Spain on Wednesday cut its forecasts for growth for the next two years on the likely impact of higher interest rates and oil prices, ahead of an expected European Central Bank (ECB) rate hike yesterday.
A quarter point move by the ECB would not endanger Spain’s economy, which is already dealing with harsh public spending cutbacks and labor market reforms, Saldago said.
“The impact of a small rise in rates is very slow. Mortgages [in Spain] are only revised once a year and so the transmission [of a rate rise] is not immediate,” she said.
Spain exited an 18-month recession at the start of last year but growth has stuttered since then.
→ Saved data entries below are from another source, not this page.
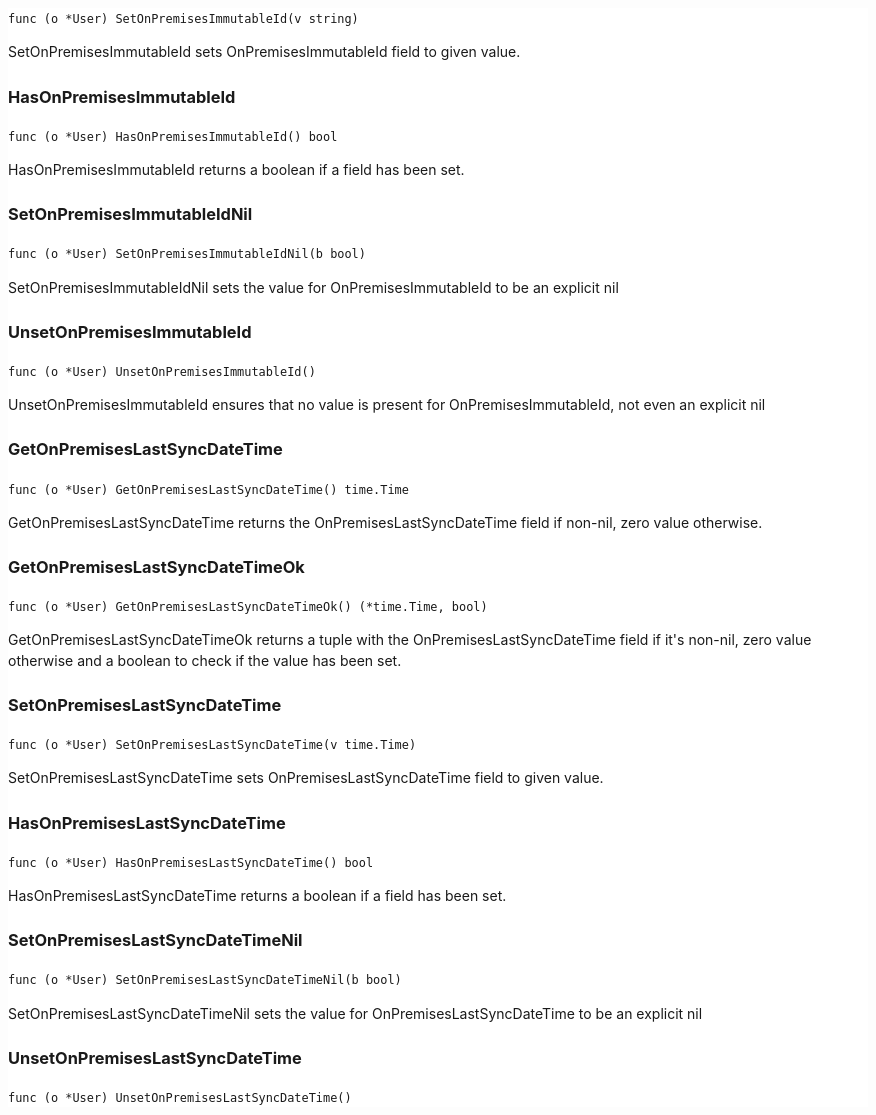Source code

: `func (o *User) SetOnPremisesImmutableId(v string)`

SetOnPremisesImmutableId sets OnPremisesImmutableId field to given value.

### HasOnPremisesImmutableId

`func (o *User) HasOnPremisesImmutableId() bool`

HasOnPremisesImmutableId returns a boolean if a field has been set.

### SetOnPremisesImmutableIdNil

`func (o *User) SetOnPremisesImmutableIdNil(b bool)`

 SetOnPremisesImmutableIdNil sets the value for OnPremisesImmutableId to be an explicit nil

### UnsetOnPremisesImmutableId
`func (o *User) UnsetOnPremisesImmutableId()`

UnsetOnPremisesImmutableId ensures that no value is present for OnPremisesImmutableId, not even an explicit nil
### GetOnPremisesLastSyncDateTime

`func (o *User) GetOnPremisesLastSyncDateTime() time.Time`

GetOnPremisesLastSyncDateTime returns the OnPremisesLastSyncDateTime field if non-nil, zero value otherwise.

### GetOnPremisesLastSyncDateTimeOk

`func (o *User) GetOnPremisesLastSyncDateTimeOk() (*time.Time, bool)`

GetOnPremisesLastSyncDateTimeOk returns a tuple with the OnPremisesLastSyncDateTime field if it's non-nil, zero value otherwise
and a boolean to check if the value has been set.

### SetOnPremisesLastSyncDateTime

`func (o *User) SetOnPremisesLastSyncDateTime(v time.Time)`

SetOnPremisesLastSyncDateTime sets OnPremisesLastSyncDateTime field to given value.

### HasOnPremisesLastSyncDateTime

`func (o *User) HasOnPremisesLastSyncDateTime() bool`

HasOnPremisesLastSyncDateTime returns a boolean if a field has been set.

### SetOnPremisesLastSyncDateTimeNil

`func (o *User) SetOnPremisesLastSyncDateTimeNil(b bool)`

 SetOnPremisesLastSyncDateTimeNil sets the value for OnPremisesLastSyncDateTime to be an explicit nil

### UnsetOnPremisesLastSyncDateTime
`func (o *User) UnsetOnPremisesLastSyncDateTime()`

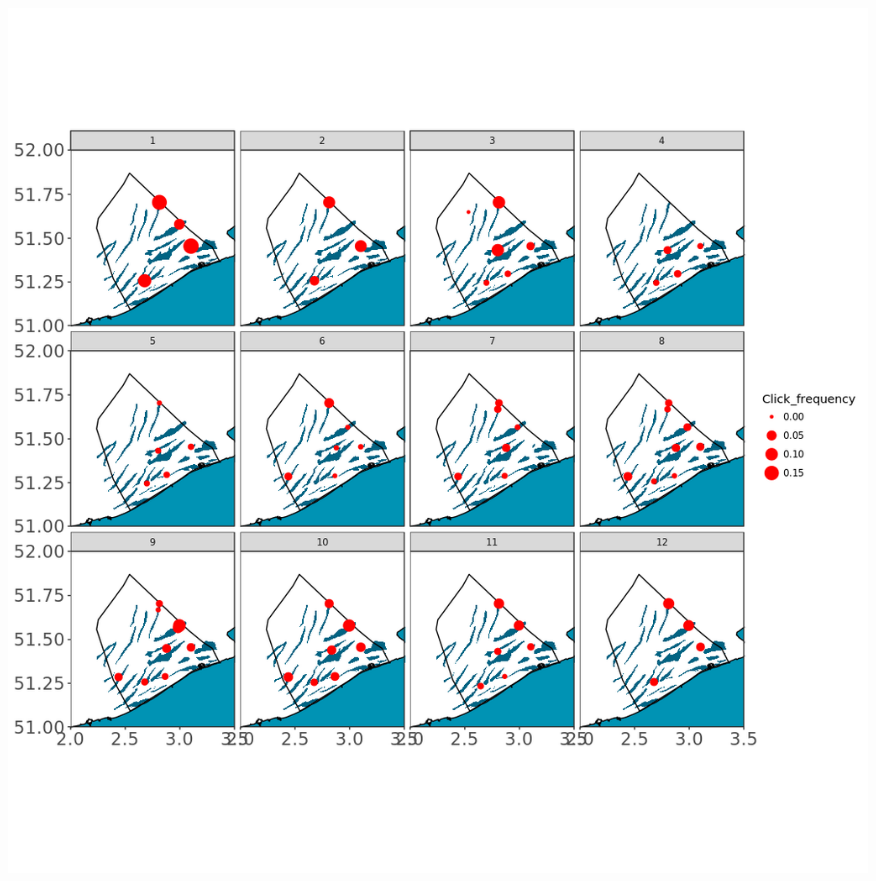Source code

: ![](Workshop_material__Rmarkdown_Mapping_extra_files/figure-markdown_github/unnamed-chunk-44-1.png)
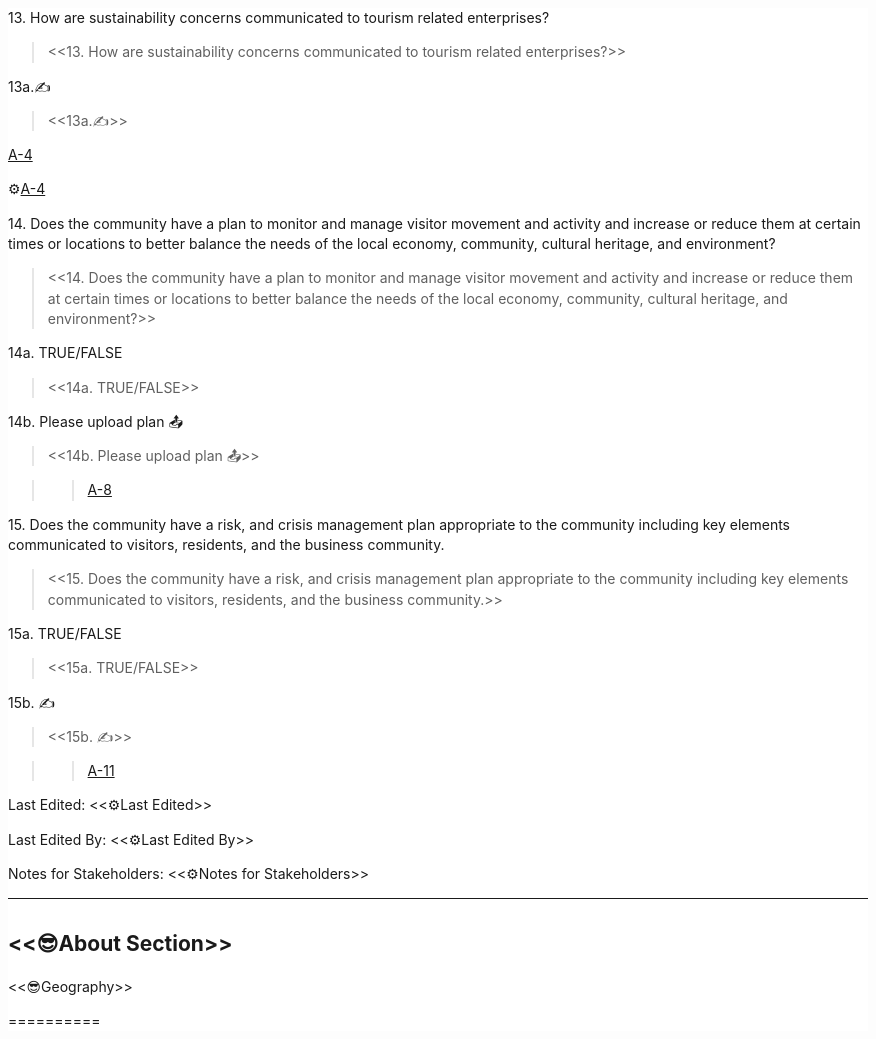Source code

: 13\. How are sustainability concerns communicated to tourism related enterprises?

>  <<13. How are sustainability concerns communicated to tourism related enterprises?\>>

13a.✍️

 ><<13a.✍️\>>

[A-4](https://bluecommunitysustainability.on.drv.tw/dashboards/GSTC/)

⚙️[A-4](https://bluecommunitysustainability.on.drv.tw/dashboards/GSTC/)

14\. Does the community have a plan to monitor and manage visitor movement and activity and increase or reduce them at certain times or locations to better balance the needs of the local economy, community, cultural heritage, and environment?

><<14. Does the community have a plan to monitor and manage visitor movement and activity and increase or reduce them at certain times or locations to better balance the needs of the local economy, community, cultural heritage, and environment?\>>

14a. TRUE/FALSE

><<14a. TRUE/FALSE>>

14b. Please upload plan 📤️

><<14b. Please upload plan 📤️\>>

>>[A-8](https://bluecommunitysustainability.on.drv.tw/dashboards/GSTC/https://bluecommunitysustainability.on.drv.tw/dashboards/GSTC/)

15\. Does the community have a risk, and crisis management plan appropriate to the community including key elements communicated to visitors, residents, and the business community.

><<15. Does the community have a risk, and crisis management plan appropriate to the community including key elements communicated to visitors, residents, and the business community.>>

15a. TRUE/FALSE

><<15a. TRUE/FALSE>>

15b. ✍️

><<15b. ✍️>>

>>[A-11](https://bluecommunitysustainability.on.drv.tw/dashboards/GSTC/)



Last Edited: <<⚙️Last Edited>>

Last Edited By:  <<⚙️Last Edited By>>

Notes for Stakeholders:  <<⚙️Notes for Stakeholders>>


---

## **<<😎About Section>>**

<<😎Geography>>

==========

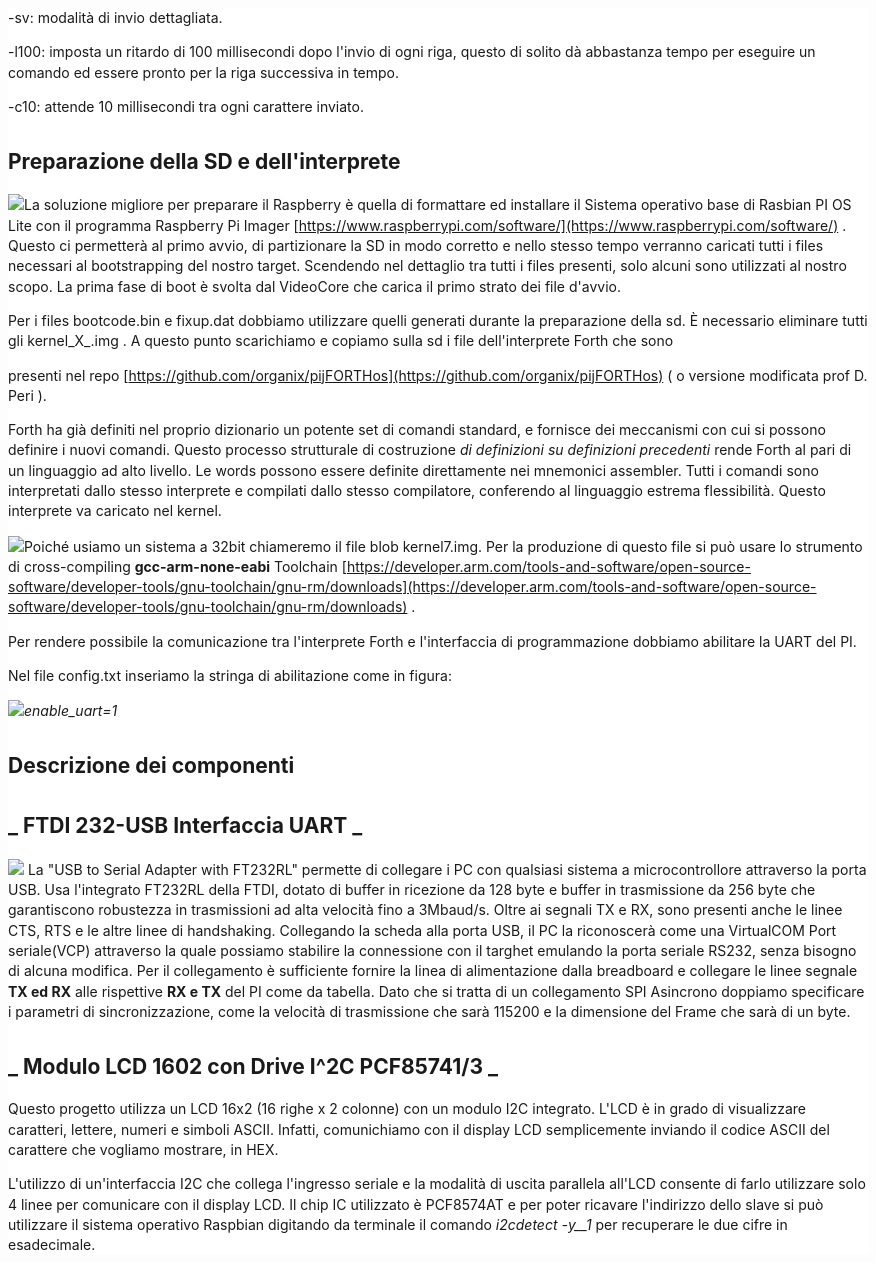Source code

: -sv: modalità di invio dettagliata.

-l100: imposta un ritardo di 100 millisecondi dopo l&#39;invio di ogni riga, questo di solito dà abbastanza tempo per eseguire un comando ed essere pronto per la riga successiva in tempo.

-c10: attende 10 millisecondi tra ogni carattere inviato.

## **Preparazione della SD e dell&#39;interprete**

![](RackMultipart20220404-4-jl89na_html_9ff28b523e6f34d2.png)La soluzione migliore per preparare il Raspberry è quella di formattare ed installare il Sistema operativo base di Rasbian PI OS Lite con il programma Raspberry Pi Imager [https://www.raspberrypi.com/software/](https://www.raspberrypi.com/software/) . Questo ci permetterà al primo avvio, di partizionare la SD in modo corretto e nello stesso tempo verranno caricati tutti i files necessari al bootstrapping del nostro target. Scendendo nel dettaglio tra tutti i files presenti, solo alcuni sono utilizzati al nostro scopo. La prima fase di boot è svolta dal VideoCore che carica il primo strato dei file d&#39;avvio.

Per i files bootcode.bin e fixup.dat dobbiamo utilizzare quelli generati durante la preparazione della sd. È necessario eliminare tutti gli kernel_X_.img . A questo punto scarichiamo e copiamo sulla sd i file dell&#39;interprete Forth che sono

presenti nel repo [https://github.com/organix/pijFORTHos](https://github.com/organix/pijFORTHos) ( o versione modificata prof D. Peri ).

Forth ha già definiti nel proprio dizionario un potente set di comandi standard, e fornisce dei meccanismi con cui si possono definire i nuovi comandi. Questo processo strutturale di costruzione _di definizioni su definizioni precedenti_ rende Forth al pari di un linguaggio ad alto livello. Le words possono essere definite direttamente nei mnemonici assembler. Tutti i comandi sono interpretati dallo stesso interprete e compilati dallo stesso compilatore, conferendo al linguaggio estrema flessibilità. Questo interprete va caricato nel kernel.

![](RackMultipart20220404-4-jl89na_html_893dab7ffd66ad3a.png)Poiché usiamo un sistema a 32bit chiameremo il file blob kernel7.img. Per la produzione di questo file si può usare lo strumento di cross-compiling **gcc-arm-none-eabi** Toolchain [https://developer.arm.com/tools-and-software/open-source-software/developer-tools/gnu-toolchain/gnu-rm/downloads](https://developer.arm.com/tools-and-software/open-source-software/developer-tools/gnu-toolchain/gnu-rm/downloads) .

Per rendere possibile la comunicazione tra l&#39;interprete Forth e l&#39;interfaccia di programmazione dobbiamo abilitare la UART del PI.

Nel file config.txt inseriamo la stringa di abilitazione come in figura:

![](RackMultipart20220404-4-jl89na_html_eb6f8f4c24248760.png)_enable\_uart=1_

## **Descrizione dei componenti**

##

## _ **FTDI 232-USB Interfaccia UART** _

![](RackMultipart20220404-4-jl89na_html_7fbee28061df9662.png) La &quot;USB to Serial Adapter with FT232RL&quot; permette di collegare i PC con qualsiasi sistema a microcontrollore attraverso la porta USB. Usa l&#39;integrato FT232RL della FTDI, dotato di buffer in ricezione da 128 byte e buffer in trasmissione da 256 byte che garantiscono robustezza in trasmissioni ad alta velocità fino a 3Mbaud/s. Oltre ai segnali TX e RX, sono presenti anche le linee CTS, RTS e le altre linee di handshaking. Collegando la scheda alla porta USB, il PC la riconoscerà come una VirtualCOM Port seriale(VCP) attraverso la quale possiamo stabilire la connessione con il targhet emulando la porta seriale RS232, senza bisogno di alcuna modifica. Per il collegamento è sufficiente fornire la linea di alimentazione dalla breadboard e collegare le linee segnale **TX ed RX** alle rispettive **RX e TX** del PI come da tabella. Dato che si tratta di un collegamento SPI Asincrono doppiamo specificare i parametri di sincronizzazione, come la velocità di trasmissione che sarà 115200 e la dimensione del Frame che sarà di un byte.

## _ **Modulo LCD 1602 con Drive I^2C PCF85741/3** _

Questo progetto utilizza un LCD 16x2 (16 righe x 2 colonne) con un modulo I2C integrato. L&#39;LCD è in grado di visualizzare caratteri, lettere, numeri e simboli ASCII. Infatti, comunichiamo con il display LCD semplicemente inviando il codice ASCII del carattere che vogliamo mostrare, in HEX.

L&#39;utilizzo di un&#39;interfaccia I2C che collega l&#39;ingresso seriale e la modalità di uscita parallela all&#39;LCD consente di farlo utilizzare solo 4 linee per comunicare con il display LCD. Il chip IC utilizzato è PCF8574AT e per poter ricavare l&#39;indirizzo dello slave si può utilizzare il sistema operativo Raspbian digitando da terminale il comando _i2cdetect -y__1_ per recuperare le due cifre in esadecimale.
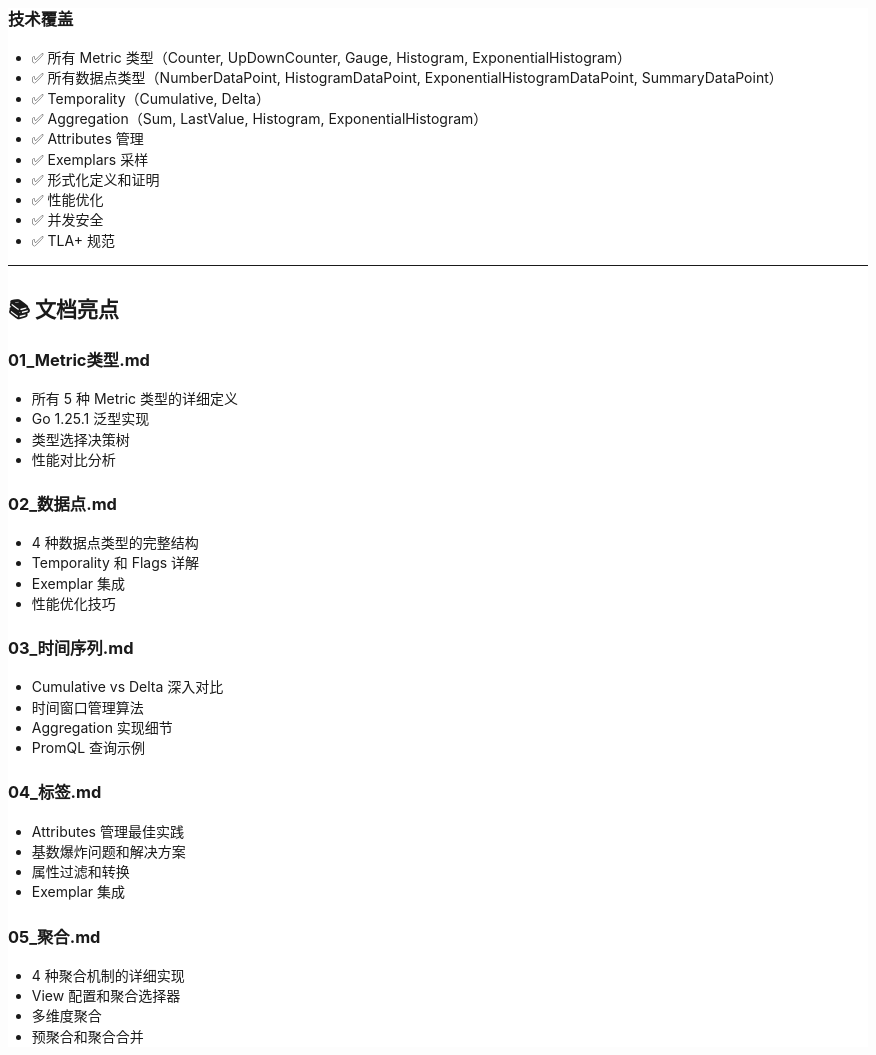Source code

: ### 技术覆盖

- ✅ 所有 Metric 类型（Counter, UpDownCounter, Gauge, Histogram, ExponentialHistogram）
- ✅ 所有数据点类型（NumberDataPoint, HistogramDataPoint, ExponentialHistogramDataPoint, SummaryDataPoint）
- ✅ Temporality（Cumulative, Delta）
- ✅ Aggregation（Sum, LastValue, Histogram, ExponentialHistogram）
- ✅ Attributes 管理
- ✅ Exemplars 采样
- ✅ 形式化定义和证明
- ✅ 性能优化
- ✅ 并发安全
- ✅ TLA+ 规范

---

## 📚 文档亮点

### 01_Metric类型.md

- 所有 5 种 Metric 类型的详细定义
- Go 1.25.1 泛型实现
- 类型选择决策树
- 性能对比分析

### 02_数据点.md

- 4 种数据点类型的完整结构
- Temporality 和 Flags 详解
- Exemplar 集成
- 性能优化技巧

### 03_时间序列.md

- Cumulative vs Delta 深入对比
- 时间窗口管理算法
- Aggregation 实现细节
- PromQL 查询示例

### 04_标签.md

- Attributes 管理最佳实践
- 基数爆炸问题和解决方案
- 属性过滤和转换
- Exemplar 集成

### 05_聚合.md

- 4 种聚合机制的详细实现
- View 配置和聚合选择器
- 多维度聚合
- 预聚合和聚合合并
Economists and the central bank doubt the economy can grow as much as the government expects.
The government sees the economy expanding by 2.3 percent next year and 2.4 percent in 2013, trimming earlier forecasts for growth of 2.5 percent and 2.7 percent respectively.
For this year, the government kept its forecast for growth at 1.3 percent.
“Internal demand is not growing, but external demand is growing more than expected so we can keep our growth forecast,” Salgado told a news conference.
The unemployment rate, -already the highest among industrialized countries, will hit 19.8 percent this year.
The rate will ease to 18.5 percent next year, 17.3 percent in 2013 and 16 percent in 2014, but the figures are all higher than previously forecast by the government.
Spain’s unemployment rate stood at 20.33 percent at the end of last year, the highest level in the Organisation for Economic Cooperation and Development (OECD).